Men could not fathom them.

They were fickle, mysterious creatures, on whom no sane man could rely, whom the wisest owned they could not understand, capable alternately of devotion and treachery, acting from instincts that men did not share, moved by sudden, amazing impulses that men could not follow.
But could a woman like Fay, who towered head and shoulders above the ordinary run of women, removed to a height apart from their low level of pettiness and vanity, by her simplicity and nobility and capacity for devotion--_could such a woman love a second time ?_ The thirst to be loved, to be the object of an exquisite tenderness, what man has not, consciously or unconsciously longed for that?

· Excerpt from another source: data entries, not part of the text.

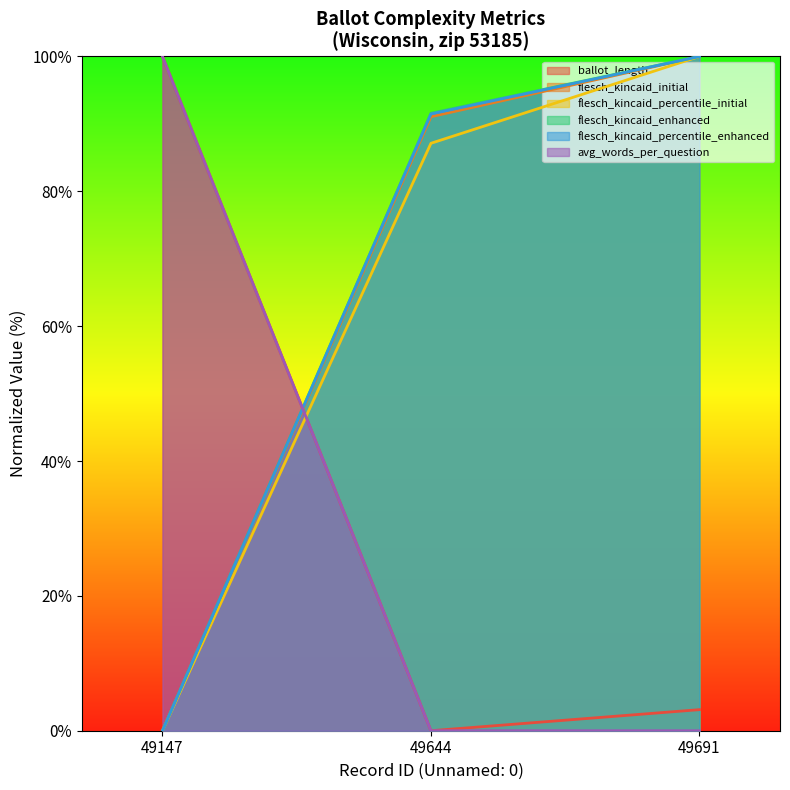

Which series changed the most between 49644 and 49691?

flesch_kincaid_percentile_initial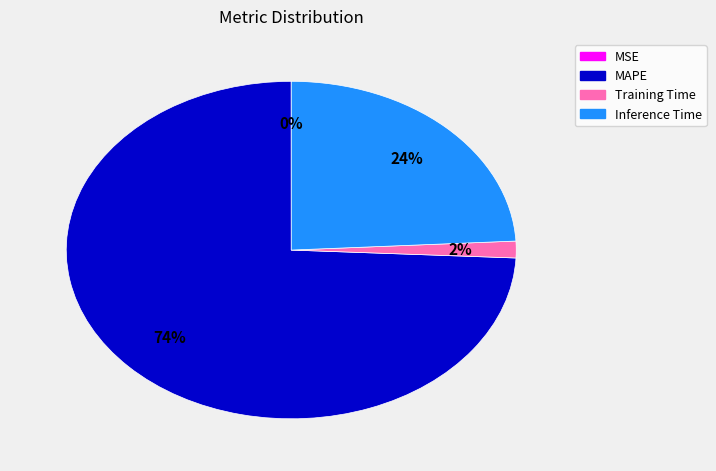

Combined, do Training Time and Inference Time account for over 50%?

No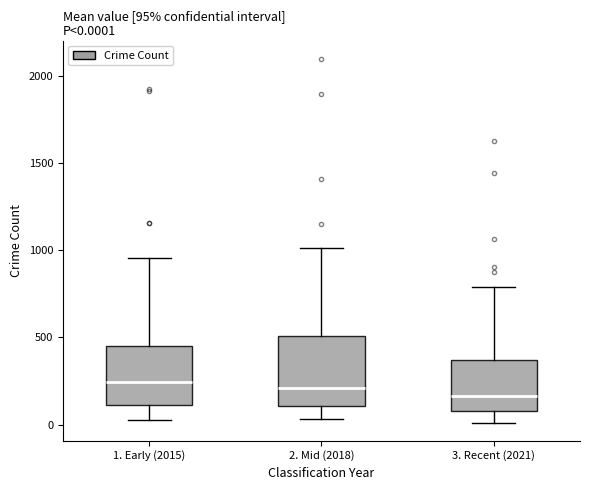

Comparing the boxes themselves (not the whiskers), which one is the tallest?

2. Mid (2018)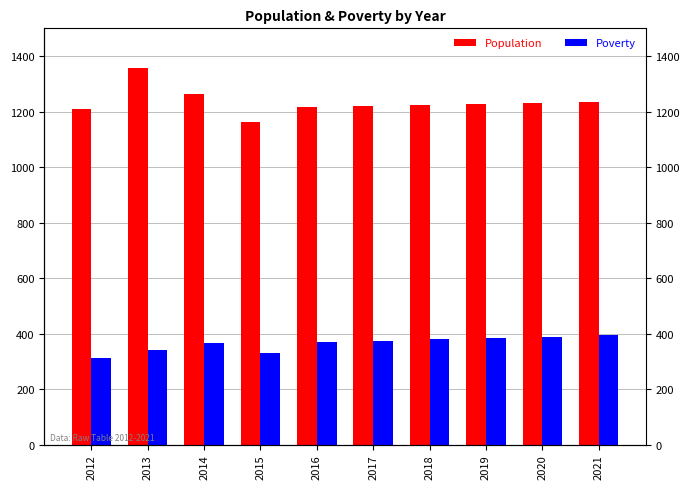

At how many categories does at least one series exceed 1114?

10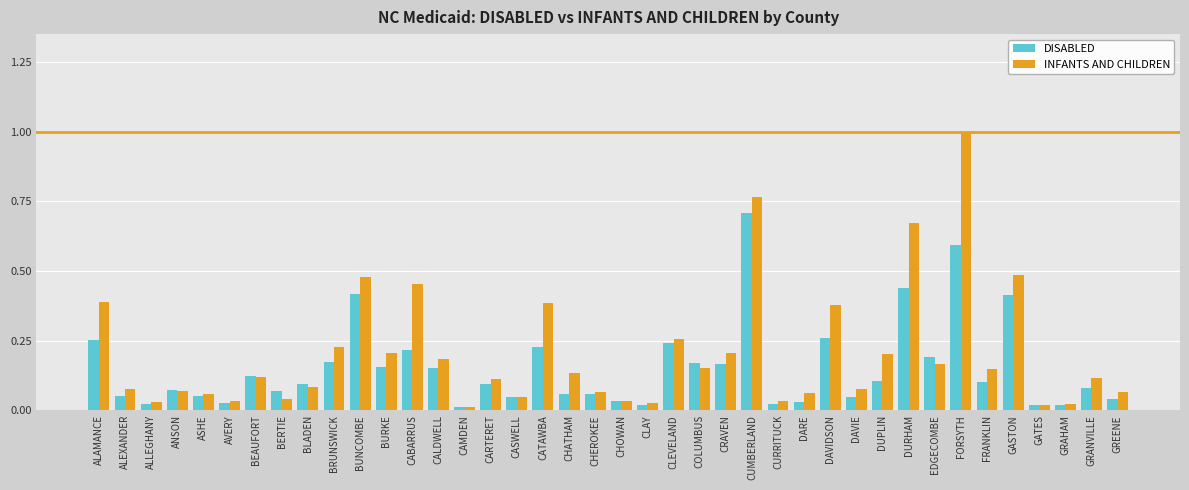

True or false: DISABLED has a value of 0.2 at FRANKLIN.

False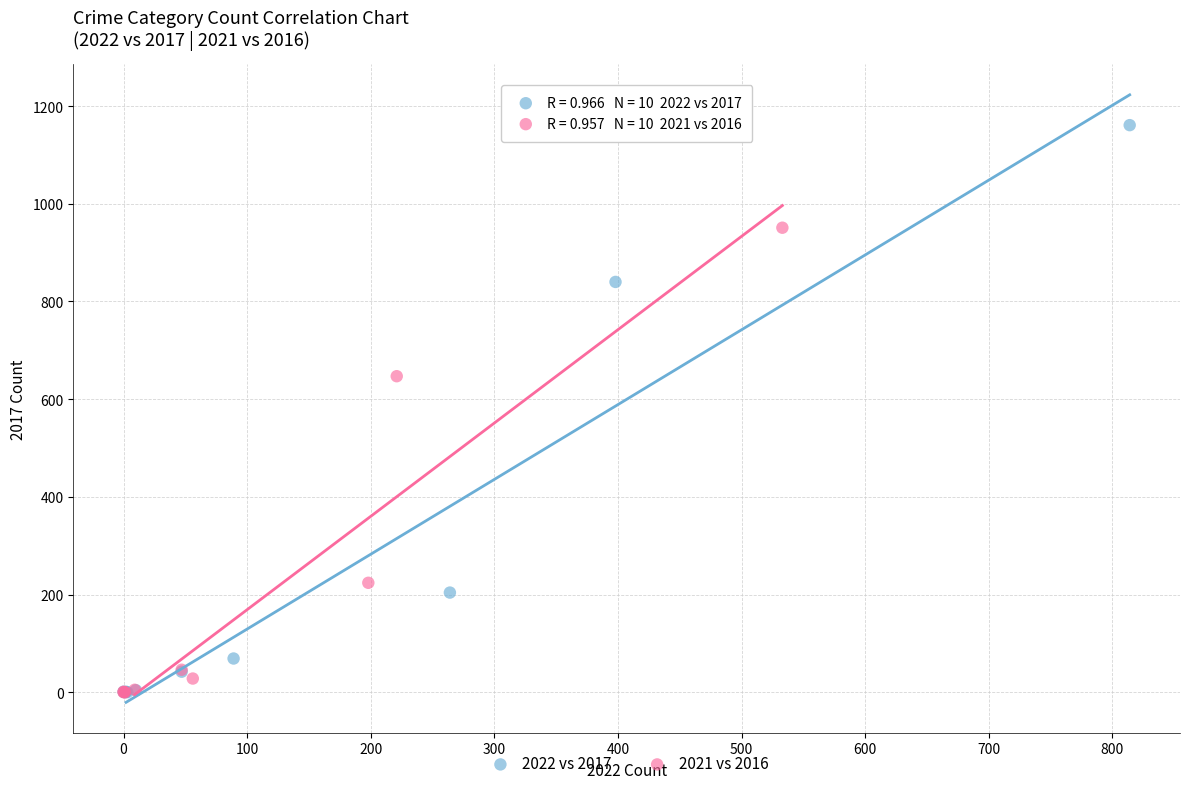

Which series has the largest Y range (max minus min)?

2022 vs 2017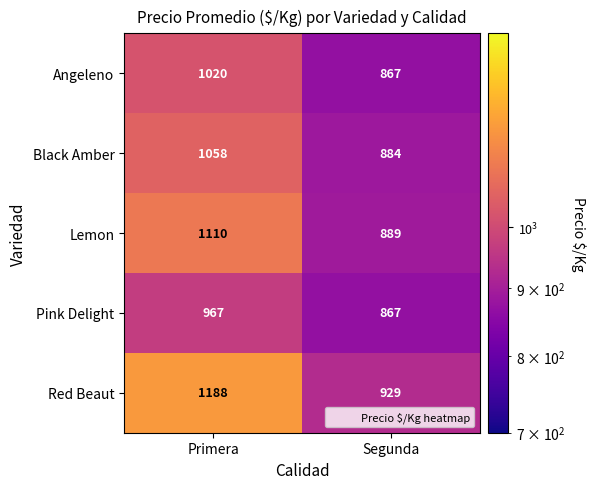

Which series has the widest spread of values?

Red Beaut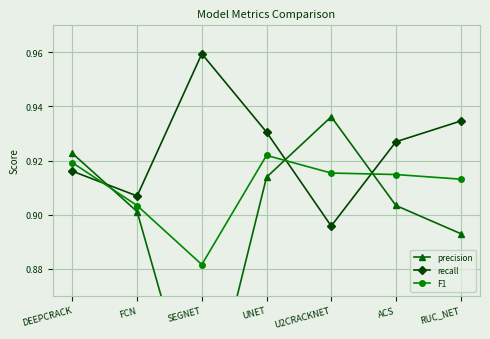

Is it true that recall equals 0.3 at UNET?

False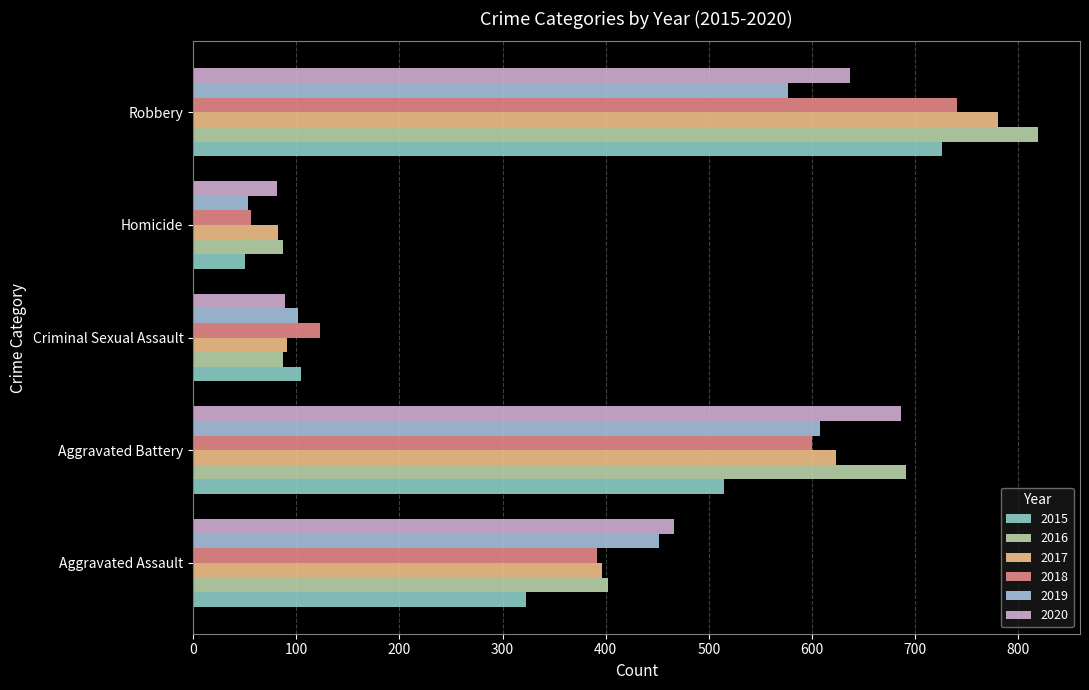

What is the difference between the 2015 values at Homicide and Aggravated Assault?

273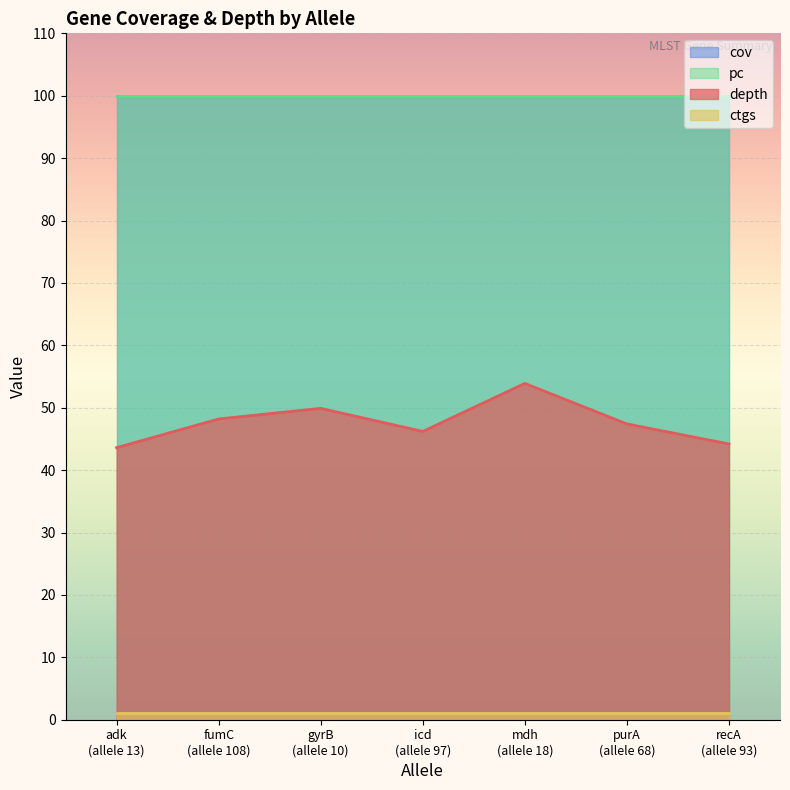

What is the smallest value displayed?

1.0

What woman has not had her dream of giving that and more, full measure, running over?
To find favour in a woman's eyes a man need only do his stupid bungling best.

But it is doubtful whether Wentworth had a best of any kind in him to do.
At twenty-five he would not have risked as much for love as even cautious men of robuster fibre will still ruefully but determinedly risk in the forties.